A0378
Title: A pseudo-value approach to causal deep learning of semi-competing risks
Authors: Yi Li - University of Michigan (United States)
Stephen Salerno - Fred Hutchinson Cancer Center (United States) [presenting]
Abstract: While mortality is often the main focus of cancer studies, non-fatal events (i.e., disease progression) can vitally impact patient outcomes. Recurrence after curative treatment is a crucial endpoint in lung cancer, affecting second-line treatment options. Estimating the de-confounded effect of an intervention on disease recurrence is a key aspect of assessing cancer treatments. However, semi-competing risks complicate causal inference when death prevents disease recurrence. Existing approaches for estimating causal quantities for semi-competing risks rely on complex objective functions with often strong assumptions. To address these challenges, a deep learning approach is proposed for estimating the causal effect of treatment on non-fatal outcomes in the presence of dependent censoring.

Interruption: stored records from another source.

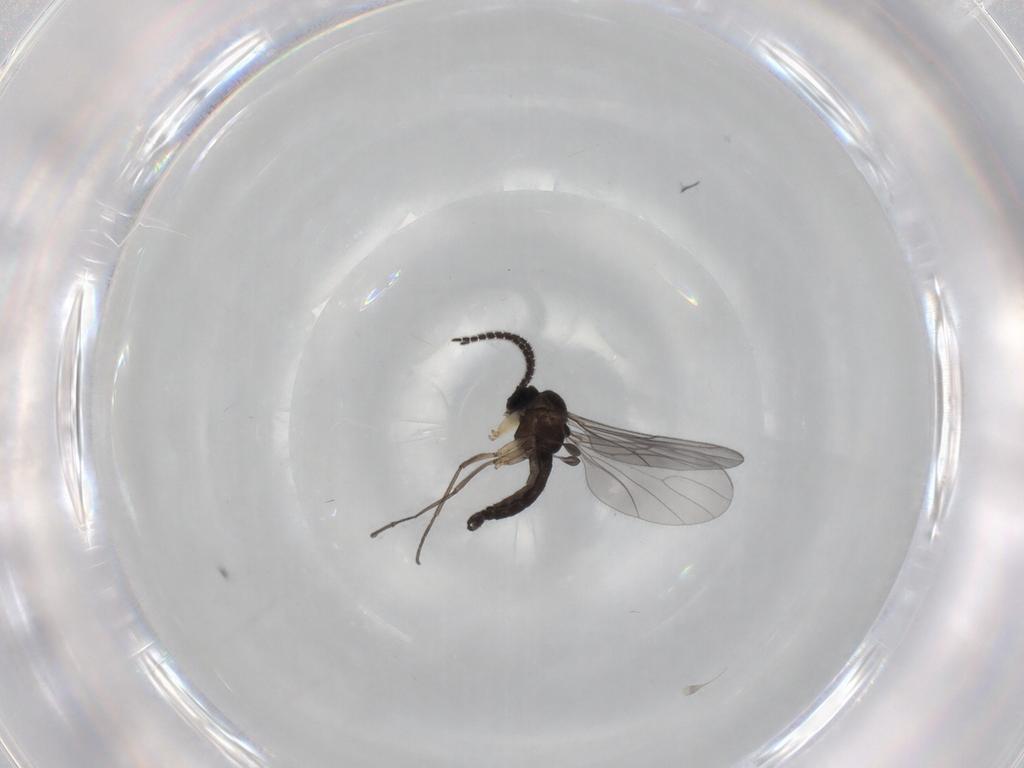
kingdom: Animalia
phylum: Arthropoda
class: Insecta
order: Diptera
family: Sciaridae
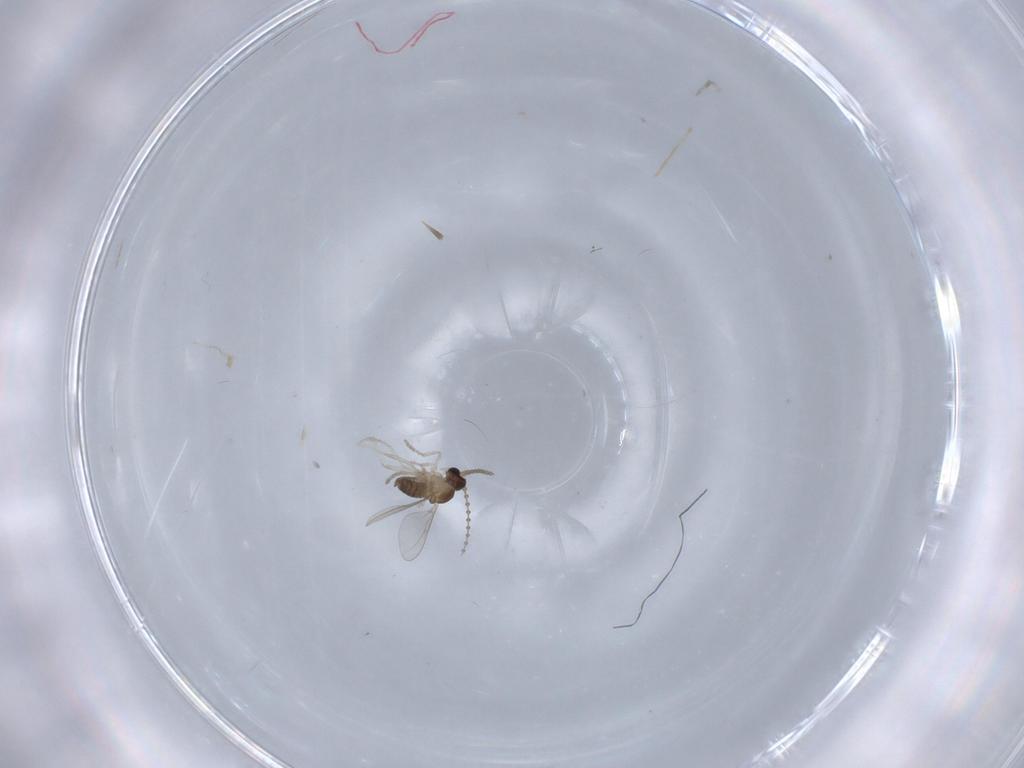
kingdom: Animalia
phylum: Arthropoda
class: Insecta
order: Diptera
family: Cecidomyiidae
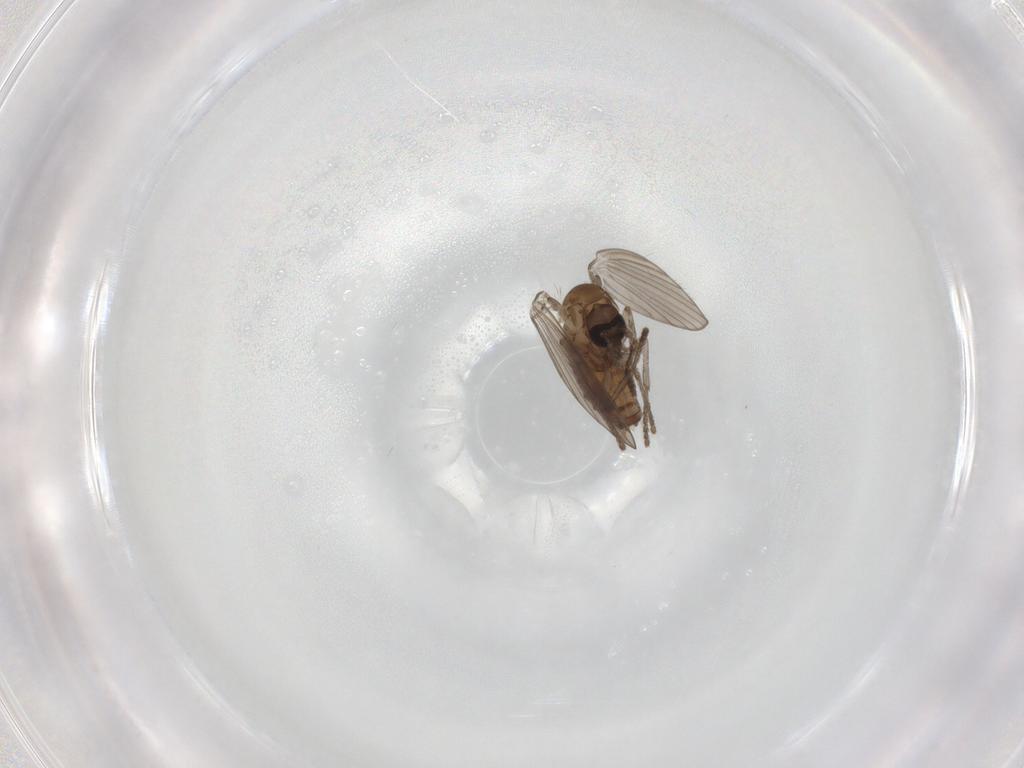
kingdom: Animalia
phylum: Arthropoda
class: Insecta
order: Diptera
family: Psychodidae
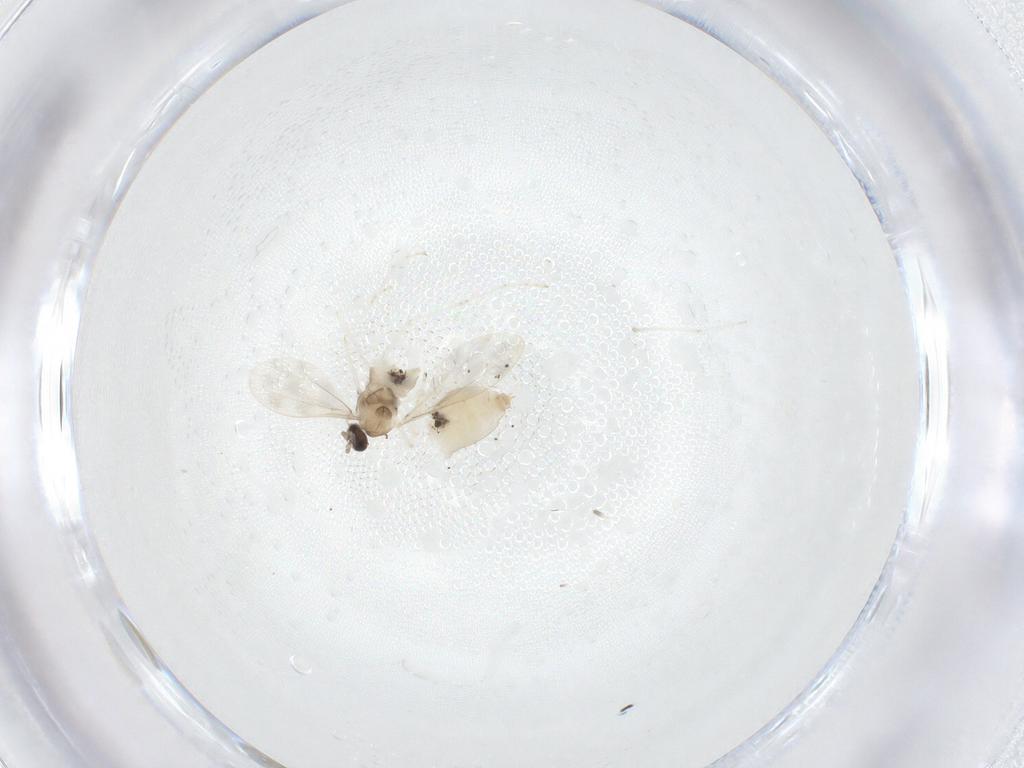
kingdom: Animalia
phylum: Arthropoda
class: Insecta
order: Diptera
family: Cecidomyiidae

The three-stage approach involves estimating the non-fatal survival function, constructing jackknife pseudo-survival probabilities at fixed time points, and fitting a deep neural network to estimate the effect of treatment. The pseudo-survival probabilities serve as target values for developing causal estimators that are consistent and do not rely on assumptions like proportional hazards, which enables estimating survival average causal effects through direct standardization. The approach is evaluated through numerical studies, and it is applied to the Boston Lung Cancer Study to estimate the effect of surgical tumor resection in patients with early-stage non-small cell lung cancer.